Pretty Fifi (Céleste Brunnquell, who is confirming her potential after The Dazzled [+see also:
film profile] and the first season of En Thérapie) is 15 years old. Her cultural background? She comes from a large family (composed of seven children ranging from a twenty-year-old to a baby, her mother and a step-dad) who live like "gypsies" in financial difficulty (unpaid bills, benefits claimed by one person to support the others, petty theft, etc.) and in the tumultuous, affectionate yet harsh (beer-soaked) and very noisy setting of a tower block apartment on the outskirts of Nancy in eastern France. It’s summertime, school is out, and Fifi is cutting through the town on her bike when a chance meeting (she bumps into an old classmate at the baker’s: the dentist’s daughter, who’s about to go on holiday with her parents) and an impulse (she steals her house keys) sends her hurtling towards a totally unexpected encounter. In fact, Fifi moves into the family’s beautiful, deserted villa for the weekend, but Stéphane, (Quentin Dolmaire), the 23-year-old son of the family studying at a business school in Paris, turns up unannounced the following day. Kind, tongue-in-cheek and self-deprecating, he’s going through a phase of existential doubt ("you’re disappointed that some of your friends have changed, but you don’t feel any better about the ones who haven’t") and forgives Fifi’s intrusion, even going so far as to offer to help find her a summer job from home, putting brochures in envelopes. Thus, our two protagonists get to know each other, probing the social divide which separates their two worlds, examining themselves and forging a bond…

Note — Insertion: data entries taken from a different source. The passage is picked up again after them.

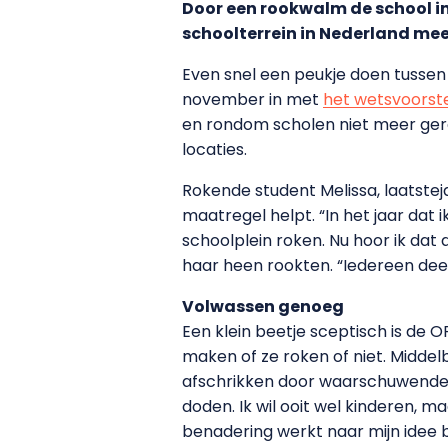
Door een rookwalm de school in
schoolterrein in Nederland me
Even snel een peukje doen tussen 
november in met
het wetsvoorst
en rondom scholen niet meer ge
locaties.
Rokende student Melissa, laatst
maatregel helpt. “In het jaar dat
schoolplein roken. Nu hoor ik dat
haar heen rookten. “Iedereen deed
Volwassen genoeg
Een klein beetje sceptisch is de
maken of ze roken of niet. Middel
afschrikken door waarschuwende fo
doden. Ik wil ooit wel kinderen, m
benadering werkt naar mijn idee 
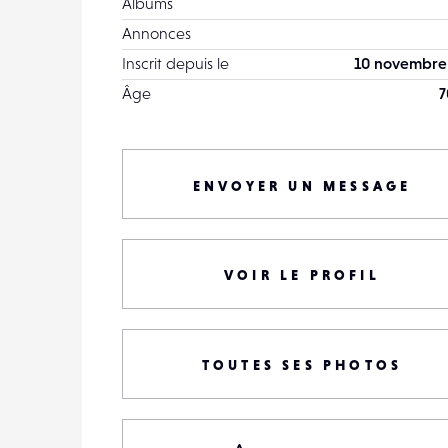
Albums
Annonces
Inscrit depuis le
10 novembre
Âge
7
ENVOYER UN MESSAGE
VOIR LE PROFIL
TOUTES SES PHOTOS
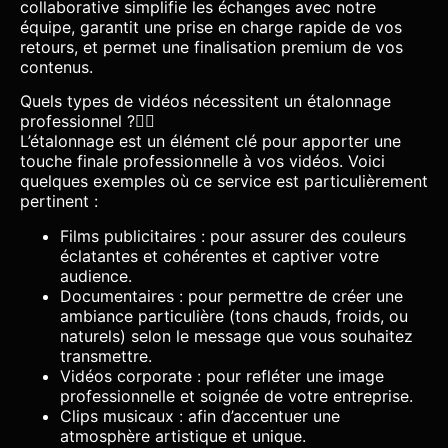
collaborative simplifie les échanges avec notre
équipe, garantit une prise en charge rapide de vos
retours, et permet une finalisation premium de vos
contenus.
Quels types de vidéos nécessitent un étalonnage
professionnel ?
L’étalonnage est un élément clé pour apporter une
touche finale professionnelle à vos vidéos. Voici
quelques exemples où ce service est particulièrement
pertinent :
Films publicitaires : pour assurer des couleurs
éclatantes et cohérentes et captiver votre
audience.
Documentaires : pour permettre de créer une
ambiance particulière (tons chauds, froids, ou
naturels) selon le message que vous souhaitez
transmettre.
Vidéos corporate : pour refléter une image
professionnelle et soignée de votre entreprise.
Clips musicaux : afin d’accentuer une
atmosphère artistique et unique.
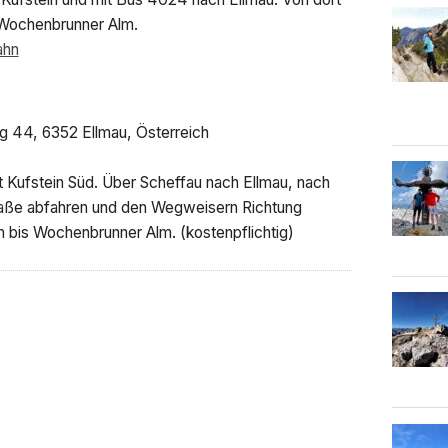
 Wochenbrunner Alm.
ahn
 44, 6352 Ellmau, Österreich
rt Kufstein Süd. Über Scheffau nach Ellmau, nach
raße abfahren und den Wegweisern Richtung
 bis Wochenbrunner Alm. (kostenpflichtig)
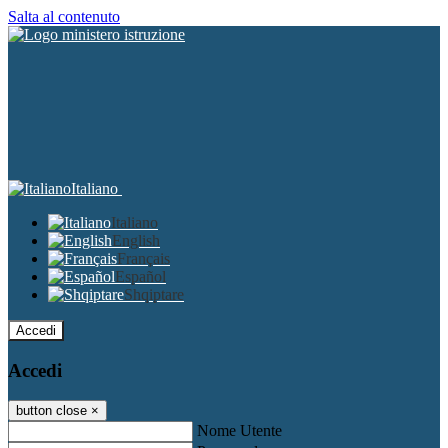
Salta al contenuto
Italiano
Italiano
English
Français
Español
Shqiptare
Accedi
Accedi
button close
×
Nome Utente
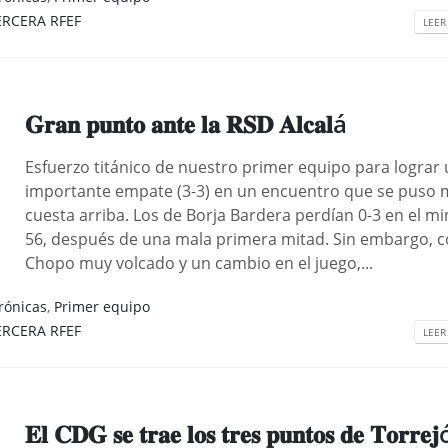
ERCERA RFEF
LEER
𝐆𝐫𝐚𝐧 𝐩𝐮𝐧𝐭𝐨 𝐚𝐧𝐭𝐞 𝐥𝐚 𝐑𝐒𝐃 𝐀𝐥𝐜𝐚𝐥á
Esfuerzo titánico de nuestro primer equipo para lograr
importante empate (3-3) en un encuentro que se puso
cuesta arriba. Los de Borja Bardera perdían 0-3 en el m
56, después de una mala primera mitad. Sin embargo, 
Chopo muy volcado y un cambio en el juego,...
rónicas
,
Primer equipo
ERCERA RFEF
LEER
𝐄𝐥 𝐂𝐃𝐆 𝐬𝐞 𝐭𝐫𝐚𝐞 𝐥𝐨𝐬 𝐭𝐫𝐞𝐬 𝐩𝐮𝐧𝐭𝐨𝐬 𝐝𝐞 𝐓𝐨𝐫𝐫𝐞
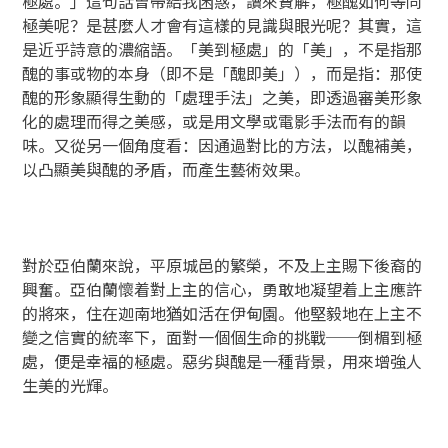
極處。」這句話曾帶給我困惑，讀來費解，極醜如何等同
極美呢？是甚麼人才會有這樣的見識與眼光呢？其實，這
是近乎詩意的濃縮語。「美到極處」的「美」，不是指那
醜的事或物的本身（即不是「醜即美」），而是指：那使
醜的形象顯得生動的「處理手法」之美，即透過審美形象
化的處理而得之美感，或是用文學或電影手法而有的韻
味。又從另一個角度看：因通過對比的方法，以醜補美，
以凸顯美與醜的矛盾，而產生藝術效果。
對於亞伯蘭來說，平原城邑的繁榮，不及上主賜下後裔的
興奮。亞伯蘭懷着對上主的信心，勇敢地凝望着上主應許
的將來，住在迦南地猶如活在伊甸園。他堅毅地在上主不
變之信實的統率下，面對一個個生命的挑戰──倒楣到極
處，便是幸福的極處。惡劣與醜是一種背景，用來增強人
生美的光輝。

Built around a brilliant screenplay (penned by the two filmmakers in collaboration with Agnès Feuvre), Spare Keys spins its web methodically, revealing great intricacy behind its straightforward façade. The chemistry enjoyed by the young acting duo works perfectly and the social viewpoint put forward by the film is never unequivocal, despite its reliance on archetypes. The result is a charming movie, stressing that ideas of not needing anyone or of trajectories being marked out ahead of time and change not being possible, are never set in stone, whilst also making clear that not all dreams are likely to come true. These nuances are very cleverly incorporated over the course of the story, convincing us that Jeanne Aslan and Paul Saintillan are authors we should watch very closely.